TSE-Net: Semi-supervised Monocular Height Estimation from Single Remote Sensing Images

TL;DR

This work tackles monocular height estimation from single remote sensing images under scarce labeled data. It introduces TSE-Net, a semi-supervised self-training framework with a Teacher–Student–Exam architecture, where a multi-task teacher (regression+classification with Hierarchical Bi-Cut bins and Plackett–Luce calibration) generates pseudo-labels filtered by a ranking mechanism, and a student–exam pair learns from unlabeled data with EMA stabilization. The method achieves notable improvements across three datasets, especially at very low label ratios (e.g., 0.1%), and enhances balanced building height predictions by mitigating long-tailed biases. These results demonstrate the viability of semi-supervised regression in remote sensing and enable scalable 3D building modeling with limited annotations.

Abstract

Monocular height estimation plays a critical role in 3D perception for remote sensing, offering a cost-effective alternative to multi-view or LiDAR-based methods.

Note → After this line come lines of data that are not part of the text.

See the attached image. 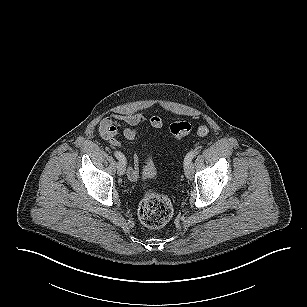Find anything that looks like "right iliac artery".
Returning a JSON list of instances; mask_svg holds the SVG:
<instances>
[{"mask_svg": "<svg viewBox=\"0 0 307 307\" xmlns=\"http://www.w3.org/2000/svg\"><path fill=\"white\" fill-rule=\"evenodd\" d=\"M114 155H115V157H116L120 162H122L124 165H126L125 156H124L121 152L115 151V152H114Z\"/></svg>", "mask_w": 307, "mask_h": 307, "instance_id": "right-iliac-artery-1", "label": "right iliac artery"}]
</instances>
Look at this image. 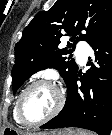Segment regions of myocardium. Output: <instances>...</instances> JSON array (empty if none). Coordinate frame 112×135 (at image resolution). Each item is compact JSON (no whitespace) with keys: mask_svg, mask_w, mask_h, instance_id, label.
Listing matches in <instances>:
<instances>
[{"mask_svg":"<svg viewBox=\"0 0 112 135\" xmlns=\"http://www.w3.org/2000/svg\"><path fill=\"white\" fill-rule=\"evenodd\" d=\"M38 85H48V86L53 87L58 94V103L56 107L52 110V112H50L47 116L37 119V120H32L28 118L24 112V98L30 89ZM64 103H65V95L62 89L56 83L48 79H37L31 82L29 85H27L20 93L17 99V116L19 120L26 126H37L57 116L62 110Z\"/></svg>","mask_w":112,"mask_h":135,"instance_id":"f54148a6","label":"myocardium"}]
</instances>
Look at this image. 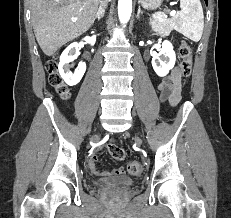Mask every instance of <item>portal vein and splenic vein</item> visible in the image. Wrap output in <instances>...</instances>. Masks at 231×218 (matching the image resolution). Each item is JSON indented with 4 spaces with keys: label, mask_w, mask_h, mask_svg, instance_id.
<instances>
[{
    "label": "portal vein and splenic vein",
    "mask_w": 231,
    "mask_h": 218,
    "mask_svg": "<svg viewBox=\"0 0 231 218\" xmlns=\"http://www.w3.org/2000/svg\"><path fill=\"white\" fill-rule=\"evenodd\" d=\"M175 14H176V11H175V10H172V11L170 12V15H171V16H174ZM72 21L75 22V21H77V19H76V18H72Z\"/></svg>",
    "instance_id": "18ae733b"
}]
</instances>
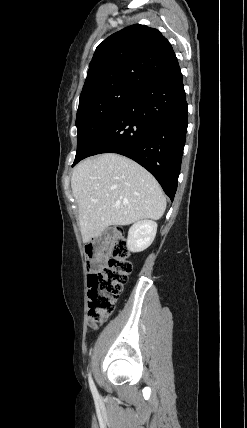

While deep learning has significantly advanced the capabilities of monocular height estimation, these methods remain fundamentally limited by the availability of labeled data, which are expensive and labor-intensive to obtain at scale. The scarcity of high-quality annotations hinders the generalization and performance of existing models. To overcome this limitation, we propose leveraging large volumes of unlabeled data through a semi-supervised learning framework, enabling the model to extract informative cues from unlabeled samples and improve its predictive performance. In this work, we introduce TSE-Net, a self-training pipeline for semi-supervised monocular height estimation. The pipeline integrates teacher, student, and exam networks. The student network is trained on unlabeled data using pseudo-labels generated by the teacher network, while the exam network functions as a temporal ensemble of the student network to stabilize performance. The teacher network is formulated as a joint regression and classification model: the regression branch predicts height values that serve as pseudo-labels, and the classification branch predicts height value classes along with class probabilities, which are used to filter pseudo-labels. Height value classes are defined using a hierarchical bi-cut strategy to address the inherent long-tailed distribution of heights, and the predicted class probabilities are calibrated with a Plackett-Luce model to reflect the expected accuracy of pseudo-labels. We evaluate the proposed pipeline on three datasets spanning different resolutions and imaging modalities. Codes are available at https://github.com/zhu-xlab/tse-net.

Figures (6)

• Figure 1: TSE-Net Pipeline. The framework consists of three networks: the teacher (T), student (S), and exam (E) networks. The teacher network is a classification-regression multi-task network, where the class probabilities are calibrated to align with the regression errors via a Plackett-Luce model. The student and exam networks share the same regression architecture. On the labeled dataset, the teacher and student networks are jointly trained using the ground truth labels. On the unlabeled dataset, two views---a weak and a strong augmentation---are fed into the teacher and student networks, respectively. The teacher produces pseudo-labels that are filtered by class probabilities to supervise the student network. The exam network is updated as the exponential moving average (EMA) of the student network. During inference, only the exam network is used.
• Figure 2: Different discretization strategies for converting regression to classification. $h_\text{max}$: maximal height value in the dataset. Uniform discretization (UD): divides the height range uniformly. Space-increasing discretization (SID): divides the height range logarithmically. Hierarchical Bi-cut (HBC): divides the height range hierarchically so that each cut splits the samples in half.
• Figure 3: Height value Distribution of the GBH training and validation Sets. The distribution exhibits a pronounced long-tailed pattern: approximately 3e8 pixels (57 % of the total) fall within background regions below 1 m, while the frequency of pixels at larger heights decreases sharply to about 10 pixels per 1 m bin. A similar long-tailed distribution is observed for the building ground-truth height values.
• Figure 4: Qualitative results on ISPRS Vaihingen. sup.: supervised learning; semi: semi-supervised learning; GT: ground truth; percentage on the bottom denotes the labeled ratio.
• Figure 5: Qualitative results on SynRS3D. sup.: supervised learning; semi: semi-supervised learning; GT: ground truth; percentage on the bottom denotes the labeled ratio.